**Document:**
Writer’s Mail 5/4/2010
by Kimberly Simmons
“I would hurl words into this darkness and wait for an echo, and if an echo sounded, no matter how faintly, I would send other words to tell, to march, to fight, to create a sense of hunger for life that gnaws in us all.” – Richard Wright, American Hunger, 1977
Last Week & Who’s Up Next
Brief meeting for the 2nd and 4th tonight – just three people showed up, so we read over Jack’s piece and made some comments and called it a night.
Readers for May 11th will be:
Holly Bonnickson-Jones (Coming Up For Air)
Terry Hoffman (The Journal)
Carol Hornung (Asperger Sunset)
Jack Frieburger (Path to Bray’s Head)
And anyone else who’d like to be on the schedule is welcome.
Next Newsletter Editor
I will not be doing the newsletter for a while but Carol Hornung has stepped up to the plate. You can email her with any comments or articles. Thanks so much!
Book Review: Where Are You Now?
By Mary Higgins Clark
Submitted by: Millie Mader
Since I read Jerry’s pieces on “cozies”, I decided that the book I just finished might be appropriate for that genre. Mary Higgins Clark does usually appoint an amateur sleuth as her protagonist. She provides escapist reading for a rainy (or snowy) day.

**Supplied material:**
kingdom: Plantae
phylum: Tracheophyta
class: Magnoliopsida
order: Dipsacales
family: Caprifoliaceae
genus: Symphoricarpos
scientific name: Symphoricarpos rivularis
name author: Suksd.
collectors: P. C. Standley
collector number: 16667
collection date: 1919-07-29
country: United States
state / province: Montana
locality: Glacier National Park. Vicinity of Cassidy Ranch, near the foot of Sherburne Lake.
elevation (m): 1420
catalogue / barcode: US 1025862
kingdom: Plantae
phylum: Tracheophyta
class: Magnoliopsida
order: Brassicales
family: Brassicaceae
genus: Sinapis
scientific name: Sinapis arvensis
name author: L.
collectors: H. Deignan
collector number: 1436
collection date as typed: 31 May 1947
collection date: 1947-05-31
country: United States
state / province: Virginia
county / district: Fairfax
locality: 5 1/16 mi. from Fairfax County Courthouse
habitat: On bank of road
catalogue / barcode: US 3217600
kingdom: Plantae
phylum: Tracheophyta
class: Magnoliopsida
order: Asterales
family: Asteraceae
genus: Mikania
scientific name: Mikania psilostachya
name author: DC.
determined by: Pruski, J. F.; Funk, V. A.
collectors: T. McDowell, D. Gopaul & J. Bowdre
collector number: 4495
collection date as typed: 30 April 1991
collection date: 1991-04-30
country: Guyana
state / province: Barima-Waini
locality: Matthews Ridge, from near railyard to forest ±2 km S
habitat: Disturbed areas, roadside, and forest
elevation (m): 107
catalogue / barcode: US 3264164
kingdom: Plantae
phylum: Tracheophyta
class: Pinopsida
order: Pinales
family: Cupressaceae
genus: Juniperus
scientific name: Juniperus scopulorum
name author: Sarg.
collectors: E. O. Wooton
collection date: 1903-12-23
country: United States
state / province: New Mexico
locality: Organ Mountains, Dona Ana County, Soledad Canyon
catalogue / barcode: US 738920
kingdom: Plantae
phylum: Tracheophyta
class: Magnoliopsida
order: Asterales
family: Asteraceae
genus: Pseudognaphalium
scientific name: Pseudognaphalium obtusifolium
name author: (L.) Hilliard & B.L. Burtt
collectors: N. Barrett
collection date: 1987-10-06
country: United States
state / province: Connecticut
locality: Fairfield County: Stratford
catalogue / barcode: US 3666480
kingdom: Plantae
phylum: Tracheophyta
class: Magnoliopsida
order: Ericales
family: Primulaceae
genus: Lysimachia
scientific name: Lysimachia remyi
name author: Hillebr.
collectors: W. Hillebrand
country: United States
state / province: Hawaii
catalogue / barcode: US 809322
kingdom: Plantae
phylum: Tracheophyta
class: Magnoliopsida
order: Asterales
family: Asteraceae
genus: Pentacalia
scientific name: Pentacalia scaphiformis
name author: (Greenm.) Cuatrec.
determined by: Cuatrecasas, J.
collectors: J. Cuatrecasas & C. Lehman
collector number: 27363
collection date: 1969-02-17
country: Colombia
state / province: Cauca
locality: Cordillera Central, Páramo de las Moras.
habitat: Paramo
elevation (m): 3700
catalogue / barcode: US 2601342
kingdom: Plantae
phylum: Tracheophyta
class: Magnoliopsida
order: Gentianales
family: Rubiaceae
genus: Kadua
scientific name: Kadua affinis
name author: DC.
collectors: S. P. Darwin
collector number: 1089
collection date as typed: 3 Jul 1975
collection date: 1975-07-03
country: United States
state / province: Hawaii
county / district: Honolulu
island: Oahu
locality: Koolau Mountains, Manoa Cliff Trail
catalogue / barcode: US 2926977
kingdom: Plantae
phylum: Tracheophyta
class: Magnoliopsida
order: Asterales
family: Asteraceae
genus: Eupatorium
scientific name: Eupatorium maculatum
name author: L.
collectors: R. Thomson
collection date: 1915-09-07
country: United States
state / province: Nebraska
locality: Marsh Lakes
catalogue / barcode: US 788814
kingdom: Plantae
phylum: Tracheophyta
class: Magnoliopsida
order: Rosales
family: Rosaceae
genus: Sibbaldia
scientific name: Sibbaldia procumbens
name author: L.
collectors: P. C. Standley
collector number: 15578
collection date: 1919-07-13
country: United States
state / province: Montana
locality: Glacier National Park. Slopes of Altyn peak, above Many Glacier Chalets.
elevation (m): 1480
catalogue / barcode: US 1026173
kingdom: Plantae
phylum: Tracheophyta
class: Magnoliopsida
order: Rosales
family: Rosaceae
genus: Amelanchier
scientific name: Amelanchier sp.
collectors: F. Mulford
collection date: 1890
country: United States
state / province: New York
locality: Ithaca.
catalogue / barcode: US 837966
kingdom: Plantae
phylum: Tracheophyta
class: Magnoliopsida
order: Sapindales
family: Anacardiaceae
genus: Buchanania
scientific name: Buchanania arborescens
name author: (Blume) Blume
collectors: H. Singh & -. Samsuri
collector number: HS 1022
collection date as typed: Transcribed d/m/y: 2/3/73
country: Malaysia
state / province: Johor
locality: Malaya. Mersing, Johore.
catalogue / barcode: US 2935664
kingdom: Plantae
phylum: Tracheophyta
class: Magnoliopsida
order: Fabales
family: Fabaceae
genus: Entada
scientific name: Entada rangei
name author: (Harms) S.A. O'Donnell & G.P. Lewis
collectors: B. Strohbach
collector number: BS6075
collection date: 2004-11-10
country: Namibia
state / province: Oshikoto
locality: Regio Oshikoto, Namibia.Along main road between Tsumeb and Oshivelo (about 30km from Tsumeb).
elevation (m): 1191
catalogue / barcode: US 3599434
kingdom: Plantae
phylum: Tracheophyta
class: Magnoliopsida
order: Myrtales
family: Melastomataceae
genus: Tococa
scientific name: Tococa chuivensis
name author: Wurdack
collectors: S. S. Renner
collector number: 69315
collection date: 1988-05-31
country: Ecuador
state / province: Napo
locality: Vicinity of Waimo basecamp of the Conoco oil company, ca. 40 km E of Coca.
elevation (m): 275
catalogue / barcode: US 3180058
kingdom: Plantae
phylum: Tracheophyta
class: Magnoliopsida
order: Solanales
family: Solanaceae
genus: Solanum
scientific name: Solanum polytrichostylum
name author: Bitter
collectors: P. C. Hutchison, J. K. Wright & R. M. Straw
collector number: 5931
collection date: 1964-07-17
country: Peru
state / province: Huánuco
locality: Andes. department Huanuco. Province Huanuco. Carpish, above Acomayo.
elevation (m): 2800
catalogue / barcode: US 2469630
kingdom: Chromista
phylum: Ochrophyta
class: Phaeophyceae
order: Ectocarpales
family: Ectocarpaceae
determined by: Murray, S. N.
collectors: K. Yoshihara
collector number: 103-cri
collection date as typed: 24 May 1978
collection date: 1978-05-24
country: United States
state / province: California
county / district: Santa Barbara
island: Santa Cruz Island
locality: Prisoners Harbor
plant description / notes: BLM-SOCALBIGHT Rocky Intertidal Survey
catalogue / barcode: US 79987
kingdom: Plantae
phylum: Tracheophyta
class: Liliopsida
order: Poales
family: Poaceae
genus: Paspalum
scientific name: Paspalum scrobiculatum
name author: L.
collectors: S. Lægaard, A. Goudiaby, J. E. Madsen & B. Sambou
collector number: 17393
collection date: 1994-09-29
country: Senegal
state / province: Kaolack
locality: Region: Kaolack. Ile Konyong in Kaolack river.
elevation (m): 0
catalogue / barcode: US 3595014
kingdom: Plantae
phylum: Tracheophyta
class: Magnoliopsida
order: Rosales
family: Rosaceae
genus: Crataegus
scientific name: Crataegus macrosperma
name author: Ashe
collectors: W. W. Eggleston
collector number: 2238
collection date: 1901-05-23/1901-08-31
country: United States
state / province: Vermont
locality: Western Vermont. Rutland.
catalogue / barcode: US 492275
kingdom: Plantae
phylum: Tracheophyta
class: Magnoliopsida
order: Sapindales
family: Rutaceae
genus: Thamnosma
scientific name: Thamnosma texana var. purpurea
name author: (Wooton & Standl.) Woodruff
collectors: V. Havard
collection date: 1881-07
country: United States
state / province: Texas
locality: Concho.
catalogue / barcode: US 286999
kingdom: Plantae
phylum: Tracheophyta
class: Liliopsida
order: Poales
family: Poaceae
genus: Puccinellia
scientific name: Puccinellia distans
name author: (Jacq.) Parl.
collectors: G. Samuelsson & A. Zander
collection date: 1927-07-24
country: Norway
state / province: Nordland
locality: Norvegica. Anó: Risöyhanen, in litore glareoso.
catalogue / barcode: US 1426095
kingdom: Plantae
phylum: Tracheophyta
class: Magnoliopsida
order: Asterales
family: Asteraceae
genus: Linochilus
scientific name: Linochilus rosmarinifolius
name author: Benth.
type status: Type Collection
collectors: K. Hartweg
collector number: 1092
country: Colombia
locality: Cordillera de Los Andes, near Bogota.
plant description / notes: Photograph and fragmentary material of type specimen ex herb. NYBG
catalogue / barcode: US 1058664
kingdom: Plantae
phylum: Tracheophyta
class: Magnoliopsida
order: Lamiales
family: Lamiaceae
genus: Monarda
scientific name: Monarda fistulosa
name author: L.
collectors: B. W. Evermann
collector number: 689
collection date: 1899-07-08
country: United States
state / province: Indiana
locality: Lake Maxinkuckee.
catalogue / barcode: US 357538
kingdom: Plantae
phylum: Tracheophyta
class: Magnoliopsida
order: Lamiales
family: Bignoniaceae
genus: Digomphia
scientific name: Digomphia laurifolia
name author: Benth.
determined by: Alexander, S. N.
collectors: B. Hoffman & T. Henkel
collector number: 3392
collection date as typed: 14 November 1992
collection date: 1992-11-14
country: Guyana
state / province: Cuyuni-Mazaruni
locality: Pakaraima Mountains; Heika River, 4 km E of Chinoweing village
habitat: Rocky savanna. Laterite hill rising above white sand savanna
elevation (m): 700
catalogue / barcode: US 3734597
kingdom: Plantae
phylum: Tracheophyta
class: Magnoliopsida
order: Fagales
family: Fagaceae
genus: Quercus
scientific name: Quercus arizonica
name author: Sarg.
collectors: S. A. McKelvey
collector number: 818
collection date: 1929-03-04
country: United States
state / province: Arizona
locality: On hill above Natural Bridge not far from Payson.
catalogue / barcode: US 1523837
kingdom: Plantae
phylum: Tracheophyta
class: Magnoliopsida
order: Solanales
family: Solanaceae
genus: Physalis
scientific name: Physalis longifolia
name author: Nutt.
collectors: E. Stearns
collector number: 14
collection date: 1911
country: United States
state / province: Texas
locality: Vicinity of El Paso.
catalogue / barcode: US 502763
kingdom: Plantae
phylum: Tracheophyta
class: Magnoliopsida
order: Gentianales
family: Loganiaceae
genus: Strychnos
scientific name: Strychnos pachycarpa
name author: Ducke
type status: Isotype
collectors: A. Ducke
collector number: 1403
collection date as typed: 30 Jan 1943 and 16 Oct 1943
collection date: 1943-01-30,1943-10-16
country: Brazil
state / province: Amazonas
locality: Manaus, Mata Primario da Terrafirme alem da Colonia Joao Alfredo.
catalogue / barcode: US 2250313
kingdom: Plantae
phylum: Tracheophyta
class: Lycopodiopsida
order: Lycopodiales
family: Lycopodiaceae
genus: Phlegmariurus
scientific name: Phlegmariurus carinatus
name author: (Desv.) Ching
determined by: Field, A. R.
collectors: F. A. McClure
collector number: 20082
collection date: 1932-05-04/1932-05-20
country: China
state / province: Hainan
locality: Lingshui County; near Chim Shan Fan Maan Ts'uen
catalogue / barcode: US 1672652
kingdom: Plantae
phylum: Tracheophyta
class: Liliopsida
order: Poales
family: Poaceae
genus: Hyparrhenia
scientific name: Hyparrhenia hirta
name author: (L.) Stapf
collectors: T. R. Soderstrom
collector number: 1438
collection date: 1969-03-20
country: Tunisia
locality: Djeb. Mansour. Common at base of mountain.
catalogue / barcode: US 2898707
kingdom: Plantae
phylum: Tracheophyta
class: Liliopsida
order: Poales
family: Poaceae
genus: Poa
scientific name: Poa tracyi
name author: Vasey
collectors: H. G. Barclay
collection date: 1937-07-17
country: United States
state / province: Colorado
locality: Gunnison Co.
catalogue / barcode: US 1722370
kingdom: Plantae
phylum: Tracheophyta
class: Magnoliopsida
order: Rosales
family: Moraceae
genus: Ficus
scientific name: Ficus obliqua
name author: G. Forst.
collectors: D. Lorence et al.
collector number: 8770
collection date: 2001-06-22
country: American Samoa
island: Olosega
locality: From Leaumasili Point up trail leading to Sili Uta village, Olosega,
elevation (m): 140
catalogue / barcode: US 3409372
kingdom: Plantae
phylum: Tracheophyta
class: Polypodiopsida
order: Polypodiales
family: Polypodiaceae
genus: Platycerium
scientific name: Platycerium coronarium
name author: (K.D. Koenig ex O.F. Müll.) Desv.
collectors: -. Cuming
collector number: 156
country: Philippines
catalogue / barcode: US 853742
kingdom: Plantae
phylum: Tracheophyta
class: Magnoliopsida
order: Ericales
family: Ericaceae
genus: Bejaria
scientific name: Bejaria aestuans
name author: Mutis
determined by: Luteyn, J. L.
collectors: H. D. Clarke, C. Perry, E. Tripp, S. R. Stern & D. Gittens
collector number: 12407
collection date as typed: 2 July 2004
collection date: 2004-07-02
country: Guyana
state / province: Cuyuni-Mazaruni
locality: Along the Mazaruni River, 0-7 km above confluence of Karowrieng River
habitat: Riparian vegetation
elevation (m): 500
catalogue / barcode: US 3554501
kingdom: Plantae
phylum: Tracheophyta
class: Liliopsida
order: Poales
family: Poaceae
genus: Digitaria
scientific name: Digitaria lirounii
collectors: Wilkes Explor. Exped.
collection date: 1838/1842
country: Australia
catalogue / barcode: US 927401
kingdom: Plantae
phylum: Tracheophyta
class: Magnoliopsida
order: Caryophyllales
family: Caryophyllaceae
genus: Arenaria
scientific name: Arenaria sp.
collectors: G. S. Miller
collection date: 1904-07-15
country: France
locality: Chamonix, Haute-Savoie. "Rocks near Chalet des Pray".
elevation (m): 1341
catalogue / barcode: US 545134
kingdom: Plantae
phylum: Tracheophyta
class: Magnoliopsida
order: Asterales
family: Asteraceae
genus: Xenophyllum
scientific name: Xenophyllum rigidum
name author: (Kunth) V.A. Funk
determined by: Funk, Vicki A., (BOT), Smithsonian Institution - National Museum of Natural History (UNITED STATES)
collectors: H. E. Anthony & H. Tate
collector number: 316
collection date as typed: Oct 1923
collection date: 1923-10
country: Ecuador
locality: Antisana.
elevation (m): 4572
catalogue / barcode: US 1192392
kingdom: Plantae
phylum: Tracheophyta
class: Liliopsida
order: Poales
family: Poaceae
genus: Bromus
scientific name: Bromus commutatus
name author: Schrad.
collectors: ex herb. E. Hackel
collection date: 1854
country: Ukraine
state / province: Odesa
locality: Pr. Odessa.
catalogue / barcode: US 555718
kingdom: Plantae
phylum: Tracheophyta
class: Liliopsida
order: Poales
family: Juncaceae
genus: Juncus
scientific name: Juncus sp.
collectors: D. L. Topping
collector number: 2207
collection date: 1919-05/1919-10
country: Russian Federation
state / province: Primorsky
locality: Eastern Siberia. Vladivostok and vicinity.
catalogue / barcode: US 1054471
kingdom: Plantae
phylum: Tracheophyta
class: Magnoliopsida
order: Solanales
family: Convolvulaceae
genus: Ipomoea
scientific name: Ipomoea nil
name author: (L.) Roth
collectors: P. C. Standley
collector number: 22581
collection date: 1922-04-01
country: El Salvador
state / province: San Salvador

**Task objective:**
According to the writers' newsletter, who has taken over as newsletter editor?

**The output:**
Carol Hornung